* What to produce *
Copy out the passage on dividend growth investing word for word.

* Excerpted text *
Dividend growth investing is often highlighted as a rewarding long-term strategy. With that in mind, equity income investors are right to question the now long-running laggard status of some dividend growth indexes against broader market counterparts.
In a Wednesday report, Morningstar analyst Dan Lefkovitz pointed out that the Morningstar US Dividend Growth Index trailed the firm’s broad gauge of domestic stocks over the past decade. However, it easily topped the equivalent high-dividend index. Among the various dividend growth ETFs on the market today, the WisdomTree US Quality Dividend Growth ETF (DGRW) stands out as an avenue for potentially avoiding some of the recent disappointment associated with this investing style.
Lefkovitz noted one reason the firm’s dividend growth index has trailed broader equity gauges is that it falls short on various quality metrics such as profitability and returns on capital. DGRW can allay those concerns. That’s because its index emphasizes return on assets and return on equity, among other quality attributes.

* Supplied information *

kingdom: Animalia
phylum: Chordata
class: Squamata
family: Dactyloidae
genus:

* Answer space *
Dividend growth investing is often highlighted as a rewarding long-term strategy. With that in mind, equity income investors are right to question the now long-running laggard status of some dividend growth indexes against broader market counterparts.
In a Wednesday report, Morningstar analyst Dan Lefkovitz pointed out that the Morningstar US Dividend Growth Index trailed the firm’s broad gauge of domestic stocks over the past decade. However, it easily topped the equivalent high-dividend index. Among the various dividend growth ETFs on the market today, the WisdomTree US Quality Dividend Growth ETF (DGRW) stands out as an avenue for potentially avoiding some of the recent disappointment associated with this investing style.
Lefkovitz noted one reason the firm’s dividend growth index has trailed broader equity gauges is that it falls short on various quality metrics such as profitability and returns on capital. DGRW can allay those concerns. That’s because its index emphasizes return on assets and return on equity, among other quality attributes.